Indeed, the only reasons the Allies seemed to have prevailed at all were their overwhelming superiority in artillery and air coverage and the abundance of war-making materials. Had the Germans had even parity in those parameters, the skill of their leadership and the fighting capabilities of their battle-hardened troops might have achieved at least a stalemate if not driven the bickering invaders back into the Med.

Atkinson's style is not to get bogged down in the mundane mechanics of field maneuver. Rather, he paints the big picture and then illuminates the whole by spotlighting on the battlefield fortunes of selected units and the experiences and personalities of individual fighters and commanders. His narrative is thus richly engaging and informative as he surveys the conflict from Sicily to Salerno to San Pietro to Ortona to the Rapido River to Anzio to Cassino back to Anzio and, finally, to Rome.

THE DAY OF BATTLE includes twenty eminently useful maps, the allied chains of command for both the Sicily invasion and Operation Diadem, the final drive to Rome in May 1944, two extensive sections of photos, 141 pages of Notes, and 31 pages of Selected Sources; Atkinson did his homework.

As the strategic necessity for an invasion of Italy still causes heated debate, the author suggests a practical answer. At the cessation of hostilities in North Africa, where could the victorious Allied forces have otherwise been sent? Not back to England, certain to soon overflow with fresh Yanks arriving for the Normandy assault. Kept idle in North Africa? Certainly not with Josef Stalin clamoring for a second front to relieve pressure on his Red Army. If not Italy then, where? Following a certain inexorable logic, it was a battle that had to be fought.
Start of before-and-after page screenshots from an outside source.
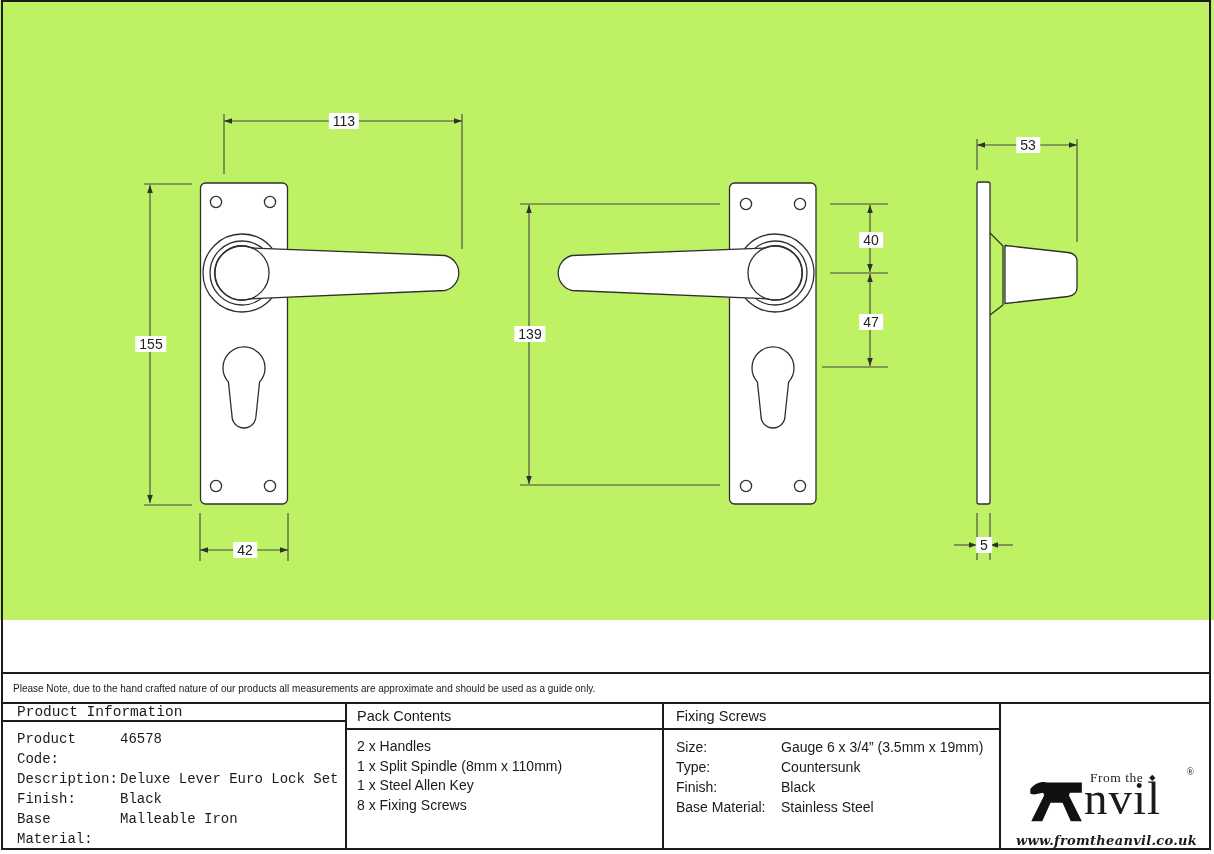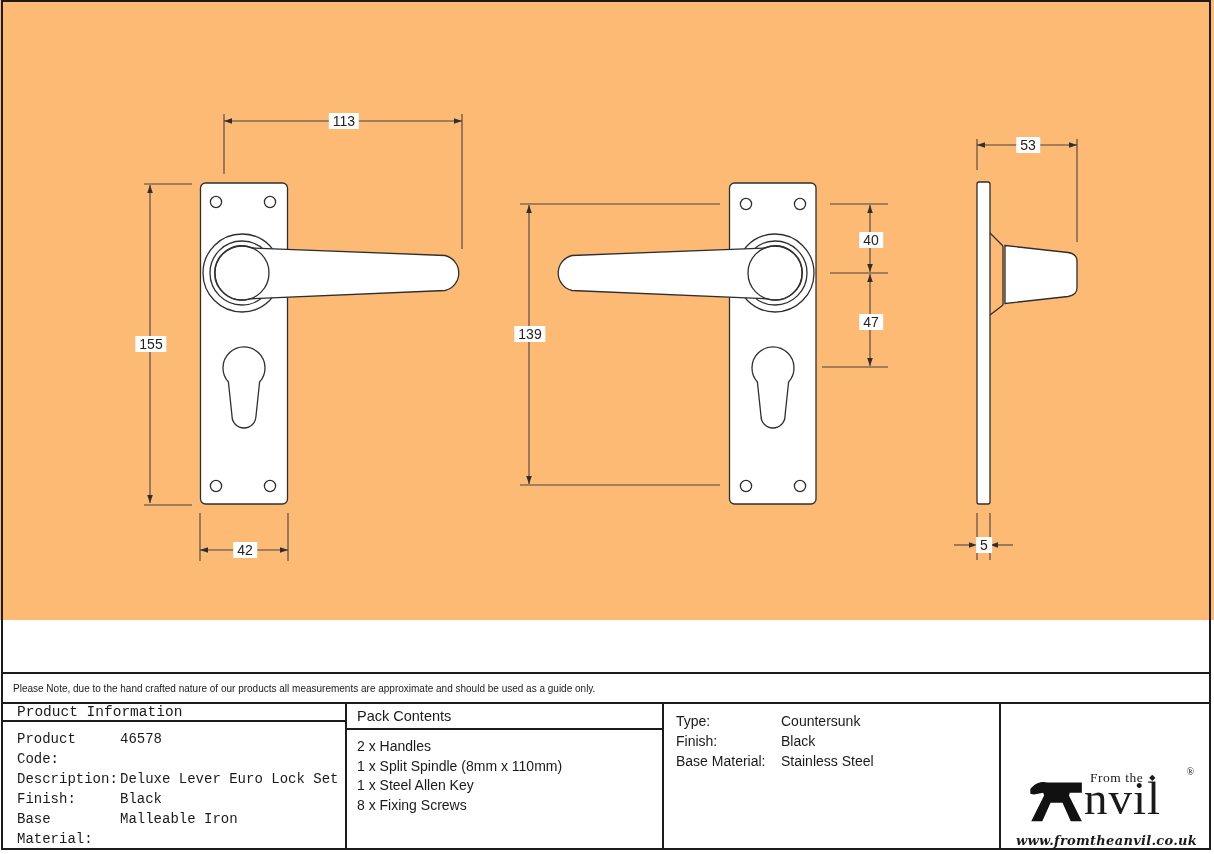--- a/index.html
+++ b/index.html
@@ -4,7 +4,7 @@
 <style>
   html,body{margin:0;padding:0;width:1214px;height:854px;background:#fff;
     font-family:"Liberation Sans",sans-serif;color:#1a1a1a;overflow:hidden;}
-  .page{position:relative;width:1214px;height:620px;background:#fdba74;}
+  .page{position:relative;width:1214px;height:620px;background:#bef264;}
   .frame{position:absolute;left:1px;top:0;width:1206px;height:846px;border:2px solid #1c1c1c;}
   .drawing-svg{position:absolute;left:0;top:0;width:1214px;height:854px;pointer-events:none;}
   .dim-label{position:absolute;transform:translate(-50%,-50%);background:#fff;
In the end, it was supremely ironic that the glory associated with the capture of Rome, so ardently desired for the Fifth Army by its temperamental, self-serving, and haughty commander, Mark Clark, proved to be so ephemeral. It dominated newspaper headlines for perhaps a day before being relegated to the back pages by Eisenhower's cross-channel amphibious assault on the French beaches. From then to the end of the European war, the Italian front was but a backwater sideshow. As correspondent Eric Sevareid recalled of the news:

"Most of us sat back, pulled out cigarettes and dropped our half-written stories about Rome on the floor. We had in a trice become performers without an audience ... a troupe of actors who, at the climax of their play, realize that the spectators have all fled out the door."